» Task material:
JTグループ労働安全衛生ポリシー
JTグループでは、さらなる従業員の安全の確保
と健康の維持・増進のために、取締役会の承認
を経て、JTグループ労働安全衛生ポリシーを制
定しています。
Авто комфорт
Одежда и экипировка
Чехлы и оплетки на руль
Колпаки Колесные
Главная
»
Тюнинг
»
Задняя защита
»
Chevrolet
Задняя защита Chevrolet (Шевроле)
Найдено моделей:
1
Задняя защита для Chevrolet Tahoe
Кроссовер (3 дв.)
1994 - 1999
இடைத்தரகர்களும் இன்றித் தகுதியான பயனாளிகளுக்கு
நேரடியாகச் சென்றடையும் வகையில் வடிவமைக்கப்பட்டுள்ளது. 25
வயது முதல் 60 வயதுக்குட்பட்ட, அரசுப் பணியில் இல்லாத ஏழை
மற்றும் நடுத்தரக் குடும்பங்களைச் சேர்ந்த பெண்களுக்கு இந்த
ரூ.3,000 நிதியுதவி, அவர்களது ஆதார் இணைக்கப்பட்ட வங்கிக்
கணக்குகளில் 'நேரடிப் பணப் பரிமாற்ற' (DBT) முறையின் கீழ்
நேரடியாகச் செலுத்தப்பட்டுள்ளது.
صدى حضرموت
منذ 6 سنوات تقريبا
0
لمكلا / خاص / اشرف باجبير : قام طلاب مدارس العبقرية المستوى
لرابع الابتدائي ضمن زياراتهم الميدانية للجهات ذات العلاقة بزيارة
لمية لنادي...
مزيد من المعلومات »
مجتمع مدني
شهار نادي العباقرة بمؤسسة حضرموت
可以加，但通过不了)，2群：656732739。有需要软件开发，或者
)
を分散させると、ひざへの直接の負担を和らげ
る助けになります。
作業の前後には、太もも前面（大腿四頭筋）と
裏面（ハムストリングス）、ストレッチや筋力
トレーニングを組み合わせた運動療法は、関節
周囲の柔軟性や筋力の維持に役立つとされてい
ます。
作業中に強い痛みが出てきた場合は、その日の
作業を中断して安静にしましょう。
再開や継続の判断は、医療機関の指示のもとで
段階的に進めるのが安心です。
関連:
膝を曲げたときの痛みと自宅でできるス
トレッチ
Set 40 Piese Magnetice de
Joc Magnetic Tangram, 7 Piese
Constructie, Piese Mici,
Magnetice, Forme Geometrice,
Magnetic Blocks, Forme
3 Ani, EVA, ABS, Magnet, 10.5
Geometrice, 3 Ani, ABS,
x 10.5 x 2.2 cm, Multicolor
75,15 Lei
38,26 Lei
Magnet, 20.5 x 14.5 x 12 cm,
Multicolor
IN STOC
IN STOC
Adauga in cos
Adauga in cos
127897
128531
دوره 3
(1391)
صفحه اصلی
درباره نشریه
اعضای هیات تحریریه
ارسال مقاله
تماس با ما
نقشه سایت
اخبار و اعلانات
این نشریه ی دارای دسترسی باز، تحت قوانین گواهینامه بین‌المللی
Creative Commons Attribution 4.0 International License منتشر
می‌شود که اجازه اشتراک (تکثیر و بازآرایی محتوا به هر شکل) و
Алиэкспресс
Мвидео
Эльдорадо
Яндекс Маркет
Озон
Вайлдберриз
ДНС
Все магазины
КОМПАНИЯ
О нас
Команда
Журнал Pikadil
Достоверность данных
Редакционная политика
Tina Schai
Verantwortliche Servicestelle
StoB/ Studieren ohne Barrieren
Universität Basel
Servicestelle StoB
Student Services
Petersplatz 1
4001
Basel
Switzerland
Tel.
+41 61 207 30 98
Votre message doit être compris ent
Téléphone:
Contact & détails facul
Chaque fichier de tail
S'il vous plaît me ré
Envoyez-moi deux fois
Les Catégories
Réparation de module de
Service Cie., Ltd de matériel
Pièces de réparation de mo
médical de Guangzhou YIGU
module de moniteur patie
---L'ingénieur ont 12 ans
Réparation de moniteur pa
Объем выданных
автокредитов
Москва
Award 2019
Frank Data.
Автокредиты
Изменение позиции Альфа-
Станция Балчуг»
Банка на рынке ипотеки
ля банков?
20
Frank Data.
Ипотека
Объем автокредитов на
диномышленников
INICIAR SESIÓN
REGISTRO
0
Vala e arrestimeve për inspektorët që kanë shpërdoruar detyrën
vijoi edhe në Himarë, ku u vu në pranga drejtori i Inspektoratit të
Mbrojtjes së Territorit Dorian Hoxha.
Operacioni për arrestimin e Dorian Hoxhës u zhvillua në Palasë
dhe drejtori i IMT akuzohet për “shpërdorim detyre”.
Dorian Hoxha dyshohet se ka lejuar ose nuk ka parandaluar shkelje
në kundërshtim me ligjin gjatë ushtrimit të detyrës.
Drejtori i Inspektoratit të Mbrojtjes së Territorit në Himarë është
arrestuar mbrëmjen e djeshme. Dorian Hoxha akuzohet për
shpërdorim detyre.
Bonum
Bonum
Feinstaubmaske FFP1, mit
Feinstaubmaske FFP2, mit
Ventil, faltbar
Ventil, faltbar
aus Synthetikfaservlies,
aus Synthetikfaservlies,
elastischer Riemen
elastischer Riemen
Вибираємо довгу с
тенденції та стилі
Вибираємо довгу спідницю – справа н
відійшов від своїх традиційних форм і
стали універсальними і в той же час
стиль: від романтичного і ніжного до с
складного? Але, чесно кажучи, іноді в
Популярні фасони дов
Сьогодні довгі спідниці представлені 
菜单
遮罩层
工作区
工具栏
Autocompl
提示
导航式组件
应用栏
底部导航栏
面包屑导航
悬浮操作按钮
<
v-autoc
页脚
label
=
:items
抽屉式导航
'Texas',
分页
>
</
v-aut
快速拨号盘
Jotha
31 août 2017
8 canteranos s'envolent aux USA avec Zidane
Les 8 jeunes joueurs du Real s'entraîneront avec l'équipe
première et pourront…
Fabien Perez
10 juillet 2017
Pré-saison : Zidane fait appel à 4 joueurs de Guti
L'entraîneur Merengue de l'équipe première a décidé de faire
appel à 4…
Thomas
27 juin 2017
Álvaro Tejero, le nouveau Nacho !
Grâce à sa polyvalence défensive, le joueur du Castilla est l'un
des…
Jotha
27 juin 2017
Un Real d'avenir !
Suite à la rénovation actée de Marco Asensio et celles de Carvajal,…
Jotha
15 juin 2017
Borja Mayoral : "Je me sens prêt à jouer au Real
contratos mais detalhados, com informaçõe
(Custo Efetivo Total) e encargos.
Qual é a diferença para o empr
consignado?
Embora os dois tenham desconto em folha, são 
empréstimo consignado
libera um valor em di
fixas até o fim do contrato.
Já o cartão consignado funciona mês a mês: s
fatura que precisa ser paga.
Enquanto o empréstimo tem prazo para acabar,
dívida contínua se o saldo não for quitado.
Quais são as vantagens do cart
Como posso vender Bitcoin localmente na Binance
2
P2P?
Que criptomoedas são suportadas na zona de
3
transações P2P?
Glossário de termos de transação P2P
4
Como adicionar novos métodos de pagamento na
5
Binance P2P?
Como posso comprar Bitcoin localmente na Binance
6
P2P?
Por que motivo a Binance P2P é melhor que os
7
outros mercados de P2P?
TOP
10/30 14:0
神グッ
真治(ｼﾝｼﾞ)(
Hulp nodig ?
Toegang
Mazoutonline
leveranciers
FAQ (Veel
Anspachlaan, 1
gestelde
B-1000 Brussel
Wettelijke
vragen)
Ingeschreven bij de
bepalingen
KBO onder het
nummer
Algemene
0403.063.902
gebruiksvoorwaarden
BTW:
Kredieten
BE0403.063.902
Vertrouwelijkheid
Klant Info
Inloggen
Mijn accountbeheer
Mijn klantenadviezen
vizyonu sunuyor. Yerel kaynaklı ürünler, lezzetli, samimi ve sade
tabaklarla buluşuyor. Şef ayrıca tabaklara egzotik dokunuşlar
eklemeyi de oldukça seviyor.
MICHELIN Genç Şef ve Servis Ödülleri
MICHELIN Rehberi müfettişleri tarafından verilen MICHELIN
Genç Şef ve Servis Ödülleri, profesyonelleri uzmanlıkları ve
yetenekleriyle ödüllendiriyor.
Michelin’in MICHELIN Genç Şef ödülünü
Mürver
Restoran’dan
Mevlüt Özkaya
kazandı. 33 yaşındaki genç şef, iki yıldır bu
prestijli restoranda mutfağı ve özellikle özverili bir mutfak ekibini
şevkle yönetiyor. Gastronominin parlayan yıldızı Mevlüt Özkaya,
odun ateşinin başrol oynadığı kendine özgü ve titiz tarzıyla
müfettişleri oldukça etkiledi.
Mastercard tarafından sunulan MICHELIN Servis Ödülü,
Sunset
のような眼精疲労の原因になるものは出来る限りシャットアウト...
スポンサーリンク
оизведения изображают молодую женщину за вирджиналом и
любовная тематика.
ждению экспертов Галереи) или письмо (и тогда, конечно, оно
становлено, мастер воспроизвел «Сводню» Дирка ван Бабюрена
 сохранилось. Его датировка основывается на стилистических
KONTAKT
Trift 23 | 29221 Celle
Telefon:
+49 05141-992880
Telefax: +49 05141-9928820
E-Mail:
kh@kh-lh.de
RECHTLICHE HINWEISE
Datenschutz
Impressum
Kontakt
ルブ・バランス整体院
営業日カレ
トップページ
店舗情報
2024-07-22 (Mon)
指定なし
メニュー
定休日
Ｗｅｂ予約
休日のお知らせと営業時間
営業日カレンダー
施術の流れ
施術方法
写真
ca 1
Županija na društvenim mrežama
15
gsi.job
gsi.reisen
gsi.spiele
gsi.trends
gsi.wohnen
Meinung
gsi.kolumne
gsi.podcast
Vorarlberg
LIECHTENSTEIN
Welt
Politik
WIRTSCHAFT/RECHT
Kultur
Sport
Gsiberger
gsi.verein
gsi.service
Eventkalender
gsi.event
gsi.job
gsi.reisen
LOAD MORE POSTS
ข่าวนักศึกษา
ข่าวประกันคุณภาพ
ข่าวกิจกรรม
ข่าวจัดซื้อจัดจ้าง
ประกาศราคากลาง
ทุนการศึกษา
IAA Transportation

» What you should do: Where the string "Özkaya" appears in a line of the entries above, return that line.

» Result:
Mevlüt Özkaya
şevkle yönetiyor. Gastronominin parlayan yıldızı Mevlüt Özkaya,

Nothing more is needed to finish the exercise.